Teacher raises and pay-for-performance have been boiling controversies in North Carolina in recent years as the state’s national teacher pay ranking plummeted and officials reported educators leaving the profession or the state for work elsewhere.
And while state lawmakers have approved modest raises in recent years, bringing average teacher pay to just under $50,000, public school advocates have been witheringly critical of the legislature for not doing more.
Meanwhile, teacher advocates have been widely opposed to pay-for-performance reforms lobbed by some GOP lawmakers, believing it could have a negative impact on educator morale and deter educators from seeking jobs in hard-to-staff, low-performing schools.
“One of the most immediate impacts we can have on student success is to recruit the best teachers and to keep them in the classroom by making a long-term commitment to paying them as professionals,” NCAE President Mark Jewell said Wednesday, one day after Rhee’s comments.
“We cannot continue to have the same pay proposals in recent years that leave out our most experienced educators. Pay for performance schemes that overly rely on test scores are destined to fail because they don’t capture the true contributions educators make to learning.”
Meanwhile, on Tuesday, Rhee emphasized the importance of a “fair” teaching evaluation system, pointing out 50 percent of a teacher’s performance grading in D.C. was based on students’ academic gains. The remaining 50 percent was split between other factors such as administrators’ observation of classroom practices and teachers’ “contributions to school community.”
Despite controversy around her time in D.C., Rhee complimented the district for its evaluation system and its frequent tinkering based on teacher feedback.
“People have to be able to see, wait, the sky didn’t fall,” said Rhee. “All the bad things people said were going to happen didn’t happen and I’m being recognized and rewarded for my work.”
North Carolina’s system of teacher evaluation is certainly a point of conflict today. The state’s system bundles student growth on testing as one of six “standards” for a teacher, also including more abstract standards for demonstrating leadership, a knowledge of course content and more.
Advocates have complained that the evaluation system and its growth measure can be a source of great anxiety for North Carolina teachers, particularly those working in low-performing schools, many of which are located in poor, rural districts with meager means for local teaching supplements.
Rhee and Parker said crafting an evaluation system and performance-based pay requires significant feedback and, ultimately, “buy-in” from teachers for it to be effective.
BEST N.C. President & CEO Brenda Berg said Tuesday that, with roughly half of North Carolina students failing to meet academic benchmarks, her organization believes outreach to educators will be key.
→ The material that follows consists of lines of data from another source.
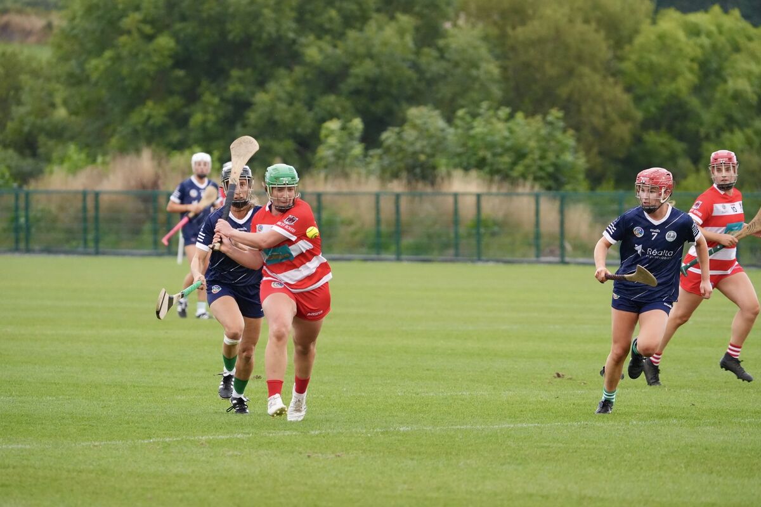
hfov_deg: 5.4
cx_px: 380
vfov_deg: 3.6
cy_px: 254
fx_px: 8074
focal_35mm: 382
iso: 6400
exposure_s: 1/1000
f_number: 7.1
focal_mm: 382
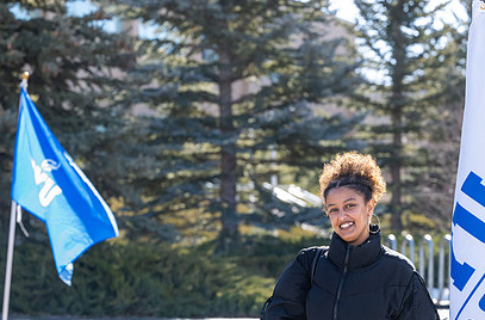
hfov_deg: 20.1
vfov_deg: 13.3
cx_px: 240
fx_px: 1369
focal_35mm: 102
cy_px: 217
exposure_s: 1/1250
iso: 640
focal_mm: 70
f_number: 3.5
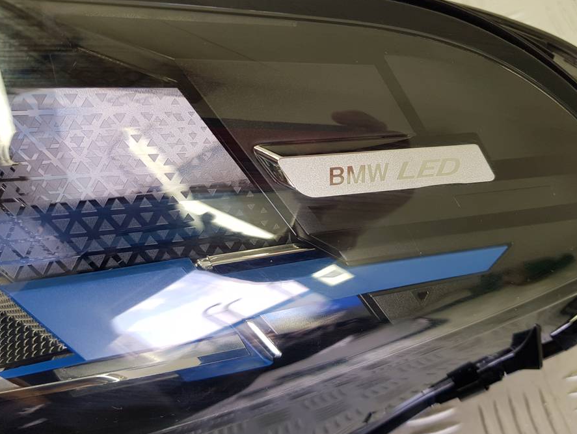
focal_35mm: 30
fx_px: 500
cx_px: 327
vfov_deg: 46.8
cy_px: 204
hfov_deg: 59.7
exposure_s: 1/100
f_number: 1.7
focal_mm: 4.2
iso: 64
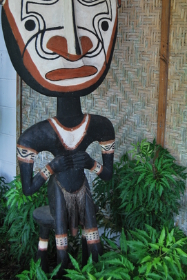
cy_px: 94
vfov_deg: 32.6
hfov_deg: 22.3
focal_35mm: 61
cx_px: 110
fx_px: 475
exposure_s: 1/40
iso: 200
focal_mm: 30
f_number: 4.2
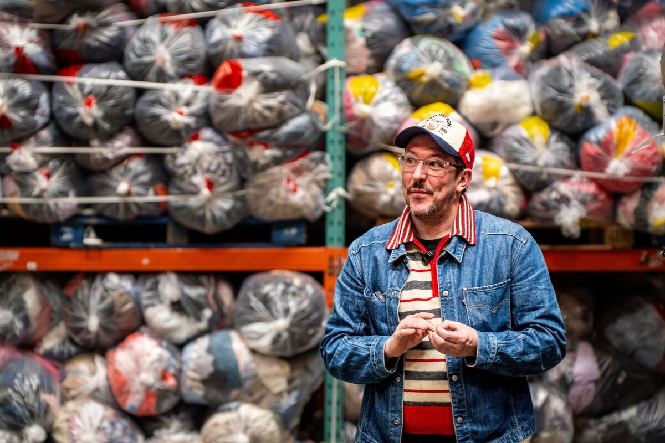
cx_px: 332
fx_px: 2401
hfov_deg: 15.8
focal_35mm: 130
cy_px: 222
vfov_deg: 10.5
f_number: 3.2
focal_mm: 130
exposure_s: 1/80
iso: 800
Berg complimented recent teacher pay increases from the legislature, as well as promises to install further raises this year.
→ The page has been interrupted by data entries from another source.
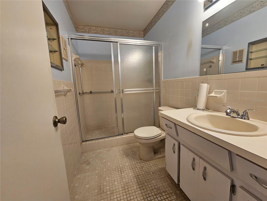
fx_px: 100
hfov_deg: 106.2
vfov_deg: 89.9
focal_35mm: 13
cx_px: 134
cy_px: 100
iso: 160
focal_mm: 2.2
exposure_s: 1/60
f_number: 2.2
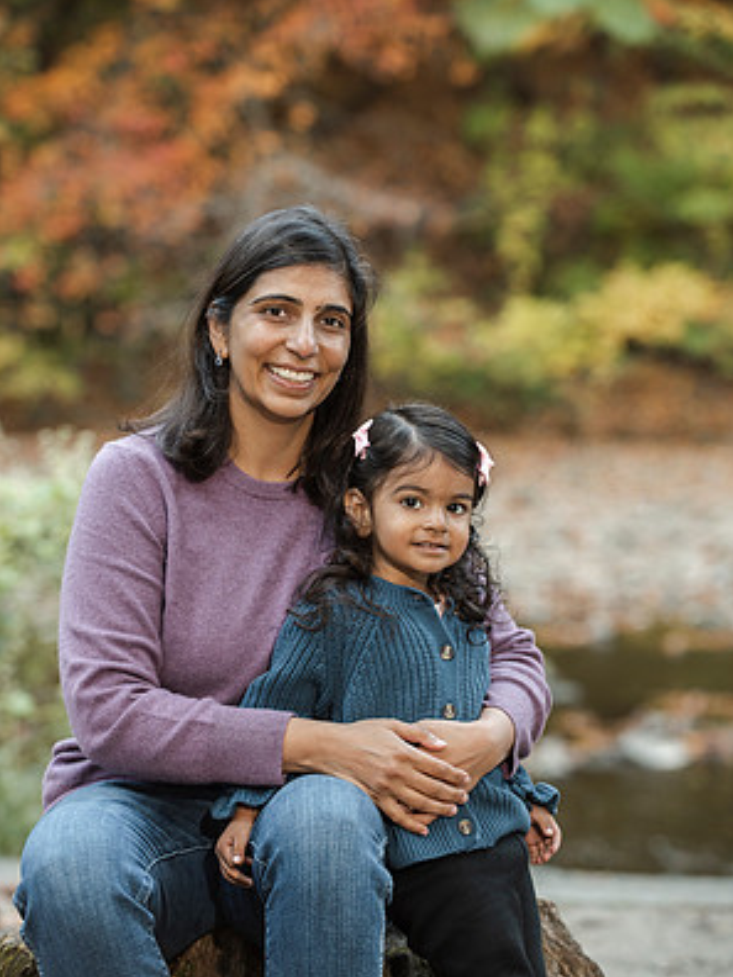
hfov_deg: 11.3
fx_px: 3699
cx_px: 368
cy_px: 508
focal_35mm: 131
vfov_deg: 15.1
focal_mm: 120
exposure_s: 1/125
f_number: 4
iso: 640
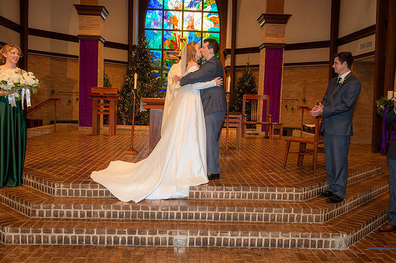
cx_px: 198
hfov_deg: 54.5
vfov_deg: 37.8
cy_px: 132
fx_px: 385
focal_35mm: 35
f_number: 5.6
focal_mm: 35
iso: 1600
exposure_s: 1/125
“We’re really optimistic about that, but that doesn’t change the experience of the teacher,” said Berg. “We still need to pay teachers more.”
On Tuesday, Rhee also took up criticisms of “over-testing” in schools and a growing reliance on standardized testing to assess teachers. Some Rhee opponents attribute the rise in emphasis on testing to her highly-publicized run in D.C.
Rhee said over-testing is an issue that’s often overlooked in public schools, arguing that educators who focus more on “teaching to the test” rather than a broad curriculum are less successful with children.
“That’s a conversation that has to had,” Rhee added. “Because I think it’s frustrating to parents and teachers and administrators. Like everything in education, you oftentimes have two camps on extreme sides and the answer is more in the middle. Yes, you have to have accountability. Yes, you have to have standardized ways of measuring student achievement, but it has to be balanced with things that we know work.”